The COVID-19 crisis is also reducing access to safe and reliable employment. Migrant work is already being disrupted by border closures and other travel restrictions. For example, many Tajiks have been affected as Russia closed its borders due to their reliance on seasonal migration to Russia between the months of March and April — as Tajikistan is dependent on remittances this will take its toll. These workers are likely to be susceptible to exploitation and more likely to accept risky employment.
Legal restrictions on economic activity may be increasing risks of exploitation in other contexts. In Amsterdam, for example, civil society voices have expressed concern for sex workers as nightclubs shut, and sex work is pushed underground — making workers increasingly vulnerable to trafficking.
Second, employers will have stronger incentives and perhaps greater latitude for exploitation.
Globally, the outbreak is threatening livelihoods of garment workers. In Bangladesh, over 100 factories have lost business as retailers close stores and reduce orders. The apparel industry employs 4 million people in Bangladesh who are now either at risk of losing their jobs or in a situation of vulnerability due to loss of their steady income. In Thailand, there are reports of a surge in demand from manufacturers in medical supply chains for cheap labour, targeting vulnerable migrant workers.
In order to meet demand for hand sanitiser and masks, countries including the United States have turned to prison labour as a means of production—a population at heightened risk of labour exploitation. And countries may be tempted to relax import restrictions on goods in critical supply chains, such as for medical equipment, placing workers at heightened risk. In the US, Customs and Border Protection have just revoked a hold on the import of rubber gloves from a supplier suspected of using forced labour.
It also seems foreseeable that the crisis may cause some countries, reliant on large migrant labour forces, to either curtail that reliance, or to place additional restrictions on migrant workers and limit their freedom of movement within the host country. Both factors could increase risk to modern slavery, in the first case by incentivising bribery and corruption in allocation of places for workers, and in the second case by placing migrant workers at greater risk of exploitation by employers.
And third, with education systems suspended, children will become more vulnerable to exploitation.
Schools all over the world are shutting down, from India to the US to Iran. This will cause economic stress for some parents, creating situations that may lead to child labour. And it may lead to an increase in child marriage, as well, as a strategy for household capital formation. A recent report by the International Monetary Fund (IMF) suggests education-based initiatives are key in alleviating vulnerability to child marriage. If the disruption to education systems becomes a long-term prospect, child marriage may rise.
3. Disruption of anti-slavery efforts and government response
Finally, the social and economic disruptions caused by COVID-19 will fragment response efforts in numerous ways.
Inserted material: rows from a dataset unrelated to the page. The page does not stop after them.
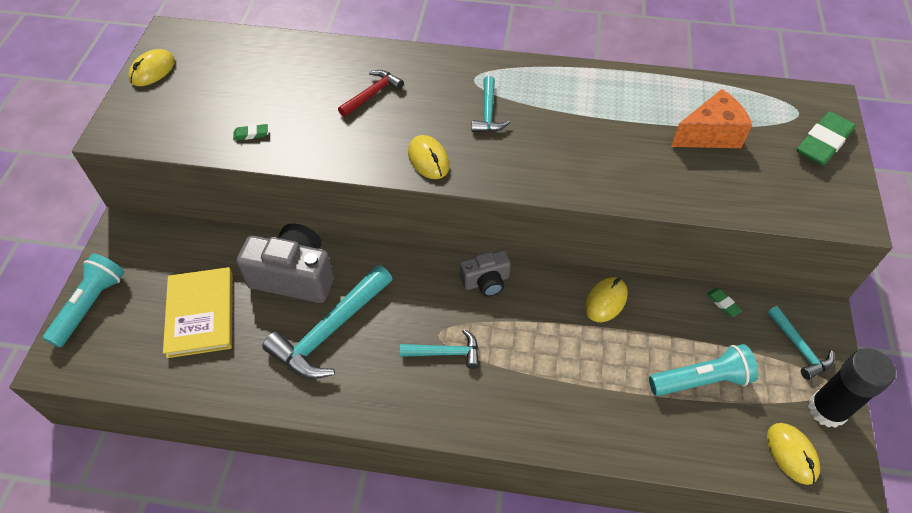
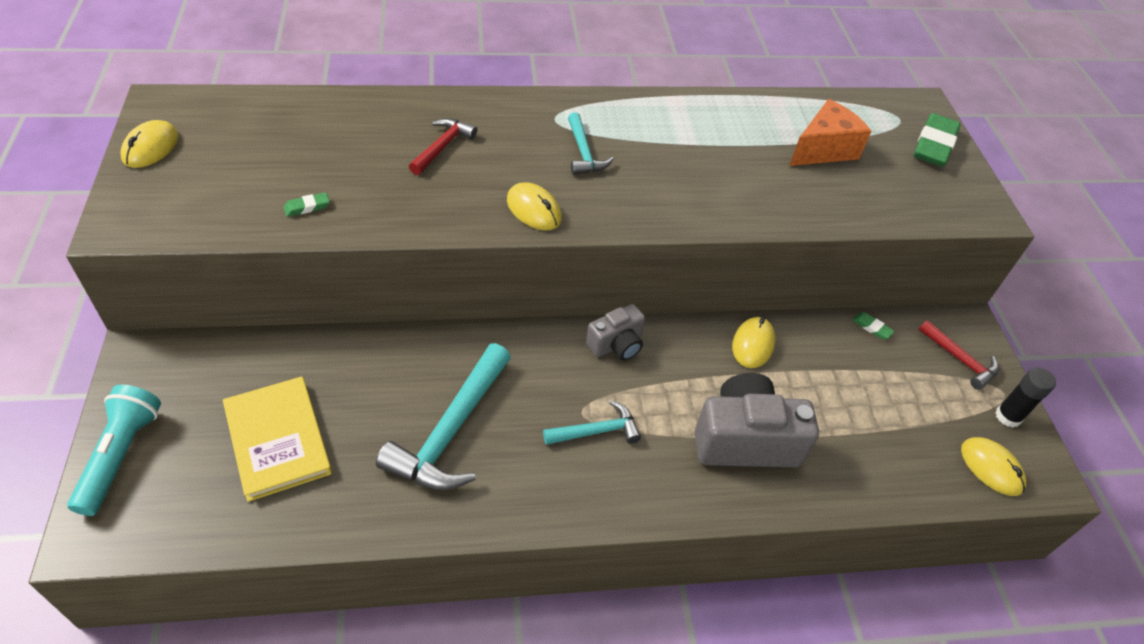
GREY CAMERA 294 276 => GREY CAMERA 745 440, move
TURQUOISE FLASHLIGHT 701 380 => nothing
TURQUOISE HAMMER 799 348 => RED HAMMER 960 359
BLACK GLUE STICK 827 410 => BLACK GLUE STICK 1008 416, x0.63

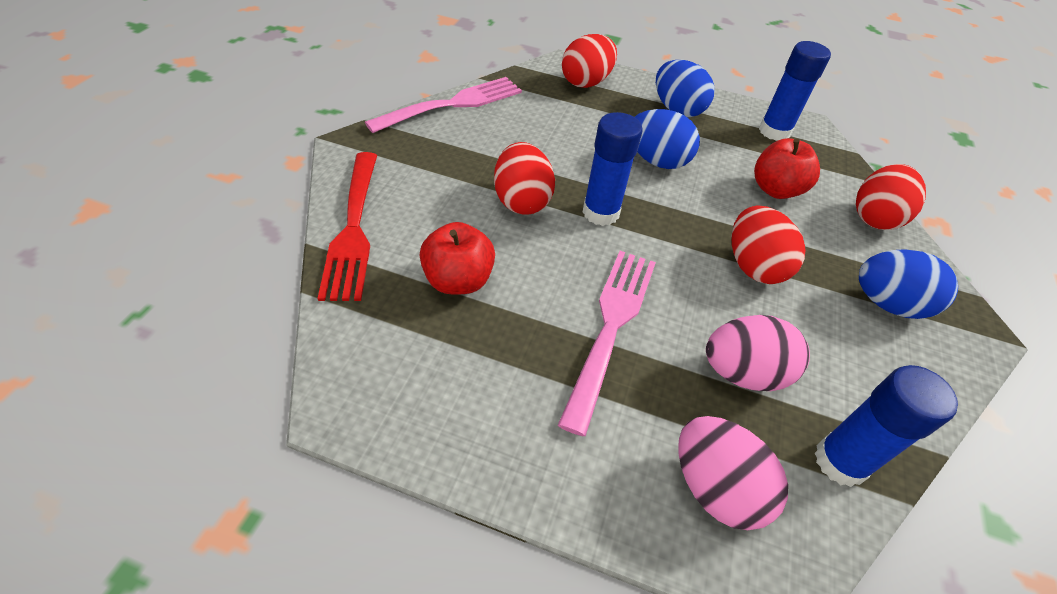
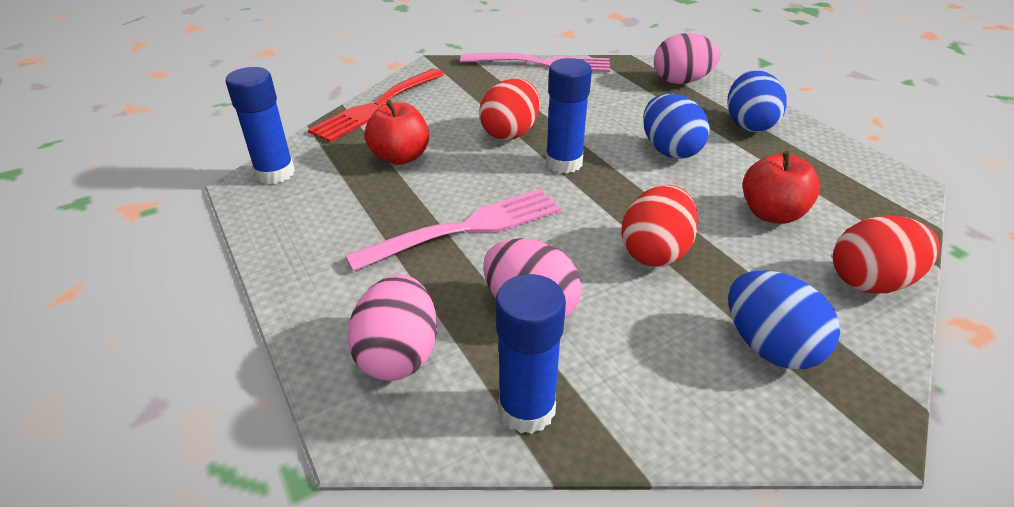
RED EGG 586 82 => PINK EGG 681 81
BLUE GLUE STICK 774 131 => BLUE GLUE STICK 275 173, move

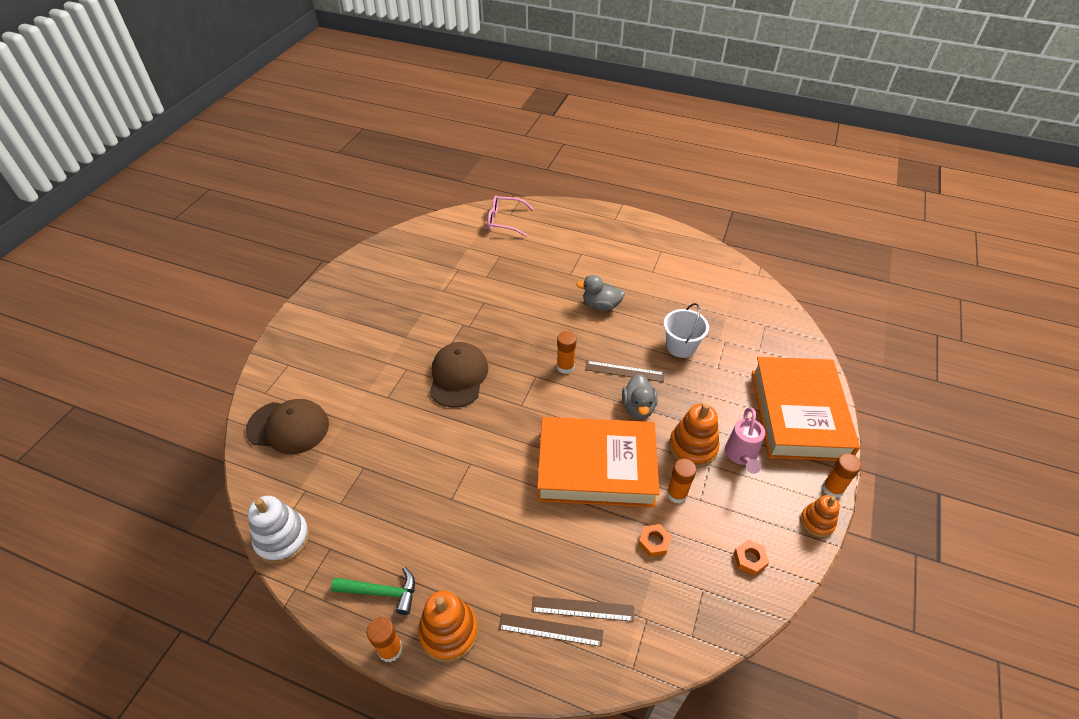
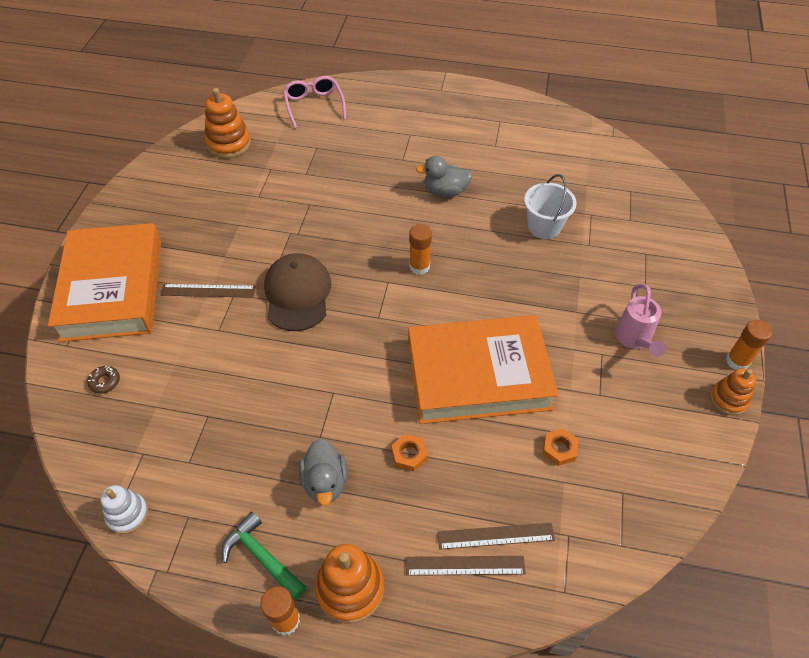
BROWN CAP 288 427 => BROWN DONUT 105 382
WHITE STACKING TOY 282 538 => WHITE STACKING TOY 127 514, x0.64
GREEN HAMMER 382 592 => GREEN HAMMER 261 556, 135 degrees counterclockwise
PINK GLASSES 505 221 => PINK GLASSES 314 106, 75 degrees clockwise
BROWN RULER 624 371 => BROWN RULER 208 291, move
GREY DUCK 638 407 => GREY DUCK 325 482, move
ORANGE GLUE STICK 677 494 => nothing
ORANGE STACKING TOY 692 447 => ORANGE STACKING TOY 228 144, move
ORANGE NUT 750 559 => ORANGE NUT 409 454, move
ORANGE BOOK 799 414 => ORANGE BOOK 113 289, move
Many government and civil society response organisations have had their movements impeded. In Brazil, anti-slavery operations have halted, as the government’s special mobile enforcement group is suspended for fear of exposure to the virus.
And the resources needed to sustain anti-slavery efforts — including funding and attention — will be harder to seek. NGOs that provide critical protections—including shelters and reintegration programs — are likely to be adversely affected as donors turn their attention elsewhere.
Angharad Smith and Dr James Cockayne are both with Delta 8.7.
This article is curated from the World Economic Forum website.